Es ist Segen und Fluch zugleich, dass Erwachsene diese Bilder im Kopf haben. Es sind sicher wertvolle Erinnerungen. Aber bei vielen Jugendgottesdiensten oder Jugendvespern fühlen sich heute häufig Erwachsene mittleren Alters angesprochen. Wo haben Jugendliche wirklich ihrs? Wo können sie unter sich sein, Mehrheiten bilden? Insofern brauchen wir neue Formen, wie Jugendliche zum Beispiel ihre eigenen Wortgottesdienste feiern können, die sie mit ihren Vorstellungen und Talenten sehr frei vorbereiten. Das geht zum Beispiel gut in der Firmvorbereitung. Musik, Texte und auch die Raumgestaltung werden frei gewählt. Es kann auch ein Taizé-Gottesdienst sein. Aber es ist für Jugendliche etwas anderes, ob sie ihn mit Gleichaltrigen feiern oder ob es eine Feier ist, wo auch ihre Eltern anwesend sind.

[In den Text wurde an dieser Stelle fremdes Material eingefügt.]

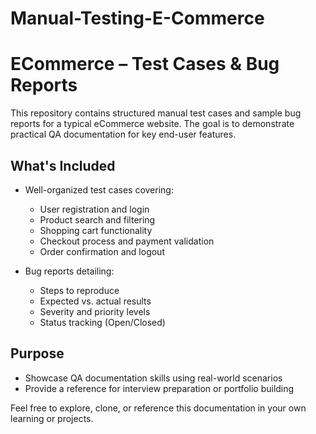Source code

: # Manual-Testing-E-Commerce
# ECommerce – Test Cases & Bug Reports

This repository contains structured manual test cases and sample bug reports for a typical eCommerce website. The goal is to demonstrate practical QA documentation for key end-user features.

## What's Included

- Well-organized test cases covering:
  - User registration and login
  - Product search and filtering
  - Shopping cart functionality
  - Checkout process and payment validation
  - Order confirmation and logout

- Bug reports detailing:
  - Steps to reproduce
  - Expected vs. actual results
  - Severity and priority levels
  - Status tracking (Open/Closed)

## Purpose

- Showcase QA documentation skills using real-world scenarios
- Provide a reference for interview preparation or portfolio building



Feel free to explore, clone, or reference this documentation in your own learning or projects.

Wir brauchen echte Jugendkulturen. Facebook hat die Anhänger unter den jungen Menschen erst verloren, als die Elterngeneration das Netzwerk für sich entdeckt hat. Wir tun uns schwer damit, Gottesdienstangebote vom Alter her einzugrenzen, weil sie zu Recht für alle da sind. Aber manchmal braucht es zum Beispiel den Hinweis: Angebot für 15- bis 25-Jährige. Und dann ist das auch so.